Generation Rent warns that Ministry of Justice statistics indicate ‘no-fault’ Section 21 evictions will continue, despite ministers’ promise to prioritise only “the most egregious cases.”
The organisation believes that the Government is failing to protect tenants affected by the pandemic from eviction. It now calls for a suspension of Section 21 evictions to help prevent renters from becoming homeless during the pandemic. It also calls for the Government to set up a COVID Rent Debt Fund to clear arrears of people whose incomes have been hit since March 2020.

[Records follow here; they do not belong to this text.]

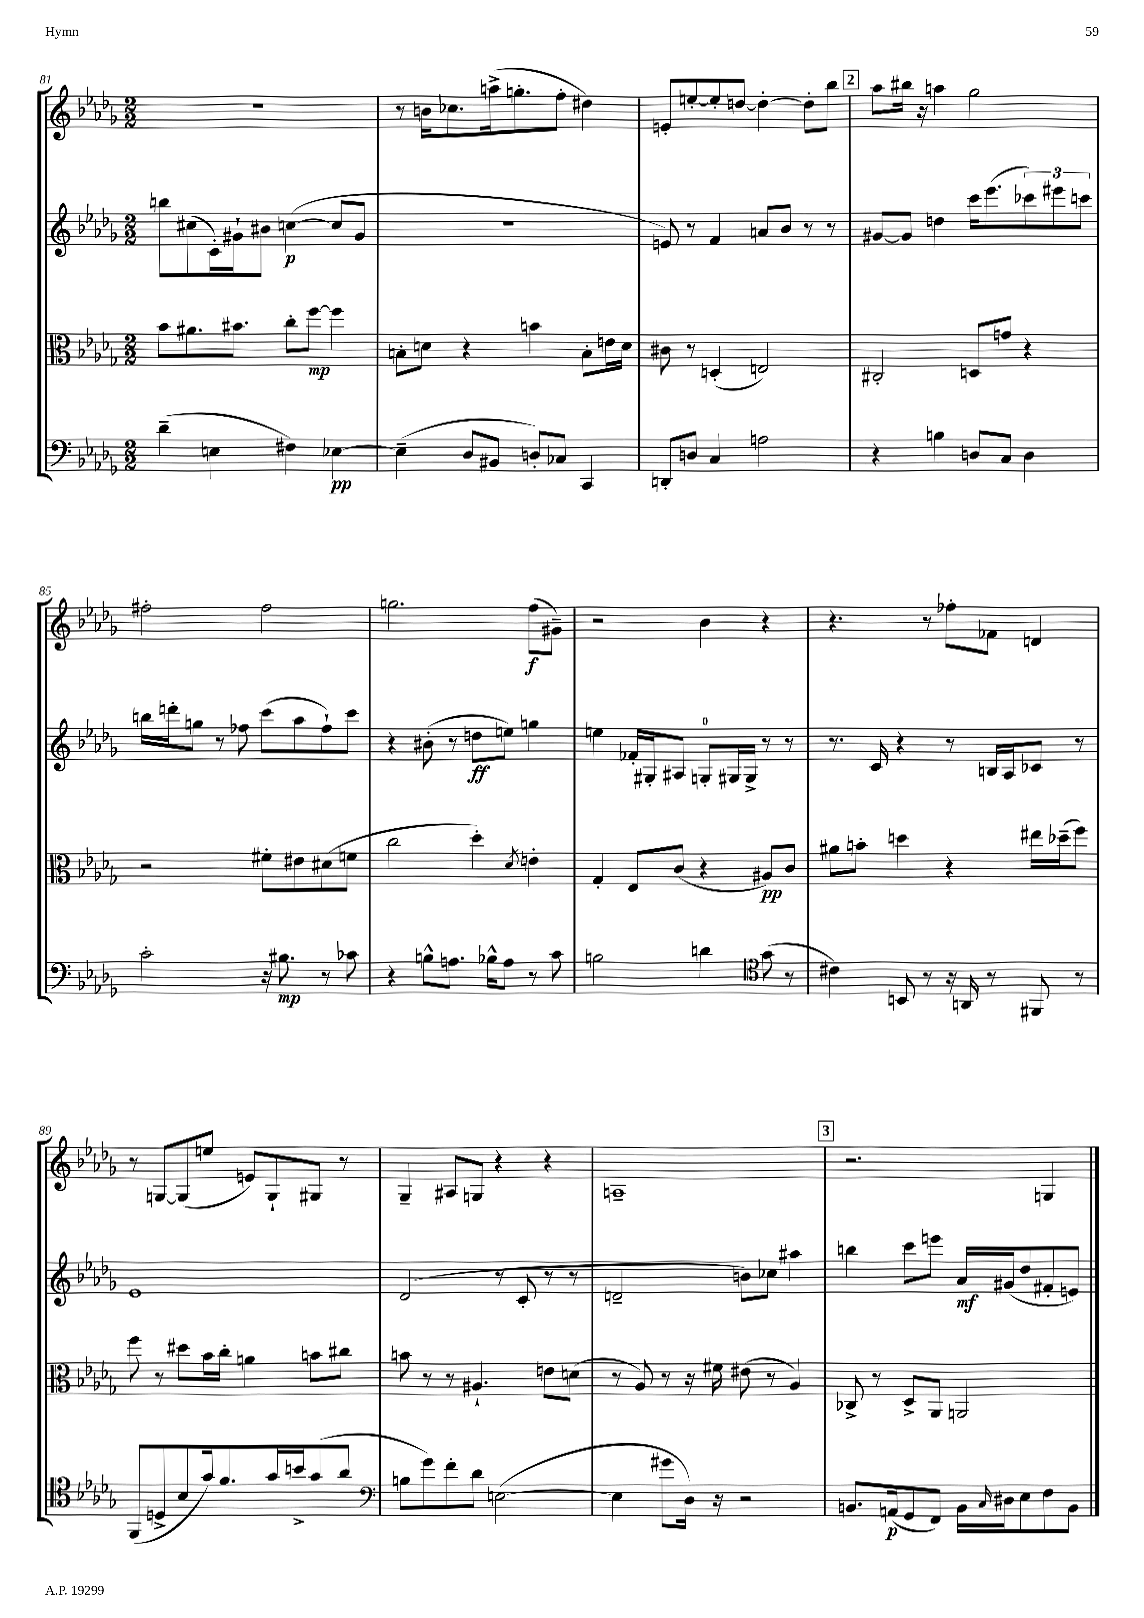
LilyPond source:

<<
\new StaffGroup <<
\new Staff = "s0" {
    \clef treble \key des \major \numericTimeSignature \time 2/2
    r1 |
    r8 b'16 ces''8. a''16->( g''8.-. f''8-. dis''4) |
    e'8-. e''8~-. e''8-. d''8~ d''4~-. d''8-. bes''8 |
    \mark \markup { \box "2" } aes''8 bis''16 r16 a''4 ges''2 |
    fis''2-. fis''2 |
    g''2. f''8\f( gis'8--) |
    r2 bes'4 r4 |
    r4. r8 fes''8-. fes'8 d'4 |
    r8 g8~ g8( e''8 e'8) g8-! gis8 r8 |
    ges4-- ais8 g8 r4 r4 |
    a1-- |
    \mark \markup { \box "3" } r2. g4 \bar "|." |
}
\new Staff = "s1" {
    \clef treble \key des \major \numericTimeSignature \time 2/2
    b''8 cis''8( c'16-.) gis'16-! bis'8 c''4~\p( c''8 gis'8 |
    R1 |
    e'8) r8 f'4 a'8 bes'8 r8 r8 |
    \mark \markup { \box "2" } gis'8~ gis'8 d''4 c'''16 ees'''8.( \tuplet 3/2 { ces'''8) eis'''8 c'''8 } |
    b''16 d'''16-. g''8 r8 fes''8 c'''8( aes''8 fes''8-!) c'''8 |
    r4 bis'8-.( r8 d''8\ff e''8) g''4 |
    e''4 fes'16-. gis16-. ais8 g8-0-. gis16 gis16-> r8 r8 |
    r8. c'16 r4 r8 b16 aes16 ces'8 r8 |
    ees'1 |
    des'2( r8 c'8-. r8 r8 |
    d'2-- b'8) ces''8 ais''4 |
    \mark \markup { \box "3" } b''4 c'''8 e'''8 aes'16\mf gis'16( des''8 fis'8-. e'8) \bar "|." |
}
\new Staff = "s2" {
    \clef alto \key des \major \numericTimeSignature \time 2/2
    bes'8 ais'8. bis'8. c''8-. f''8~\mp f''4 |
    b8-. d'8 r4 b'4 b8-. e'16 d'16 |
    cis'8 r8 d4-.( e2) |
    \mark \markup { \box "2" } cis2-. d8 g'8 r4 |
    r2 fis'8-. eis'8 dis'8( f'8 |
    c''2 des''4-.) \acciaccatura { des'8 } e'4-. |
    ges4-. ees8 c'8( r4 ais8\pp) c'8 |
    ais'8 b'8-. d''4 r4 eis''16 des''16--( f''8) |
    f''8 r8 dis''8 bes'16 c''16-. a'4 b'8 cis''8 |
    b'8 r8 r8 ais4.-! e'8 d'8( |
    r8 aes8) r8 r16 fis'16 eis'8( r8 aes4) |
    \mark \markup { \box "3" } ces8-> r8 des8-> aes,8 a,2 \bar "|." |
}
\new Staff = "s3" {
    \clef bass \key des \major \numericTimeSignature \time 2/2
    des'4--( e4 fis4) ees4~\pp |
    ees4--( des8 bis,8 d8-.) ces8 c,4 |
    d,8-. d8 c4 a2 |
    \mark \markup { \box "2" } r4 b4 d8 c8 d4 |
    c'2-. r16 bis8.\mp r8 ces'8 |
    r4 b8-^ a8. bes16-^ a8 r8 c'8 |
    b2 d'4 \clef tenor ges'8( r8 |
    cis'4) b,8 r8 r16 a,16 r8 fis,8 r8 |
    f,8( d8-> bes8 ges'16) f'8. ges'16 b'16-> ges'8( aes'8 |
    \clef bass b8 ges'8) f'8-. des'8 e2~( |
    e4 gis'8 des16) r16 r2 |
    \mark \markup { \box "3" } b,8. a,16\p( ges,8 f,8) b,16 \grace { c16 } dis16 ees8 f8 b,8 \bar "|." |
}
>>
>>
\layout { \context { \Score currentBarNumber = #81 } }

In a written ministerial statement on 10th September 2020, Robert Jenrick set out measures for courts to reopen for eviction cases later that month. He said: “Where cases do end up in court, these measures ensure court time is prioritised effectively, that the most egregious cases are dealt with as a priority and that court users – both tenants and landlords – have the additional support they may need.”
Alicia Kennedy, Director of Generation Rent, comments: “Renters facing a no-fault eviction could have got behind on rent or their landlord could be selling up to take advantage of the stamp duty holiday. These cases are the opposite of egregious – renters have done nothing wrong but the court is still telling them to move out. Even paying back arrears makes no difference.
“Being forced to move without a chance to appeal is barbaric in normal times, but with the eviction ban lifting on the 21st it means many of these renters will be made homeless while everyone else continues to be told to stay at home.
“We need a COVID Rent Debt Fund to clear the debts of renters whose incomes have been hit by the lockdown, but the government must also suspend Section 21 evictions so blameless renters don’t lose their homes while we’re still fighting the virus.”
The eviction ban has now been extended to 31st March.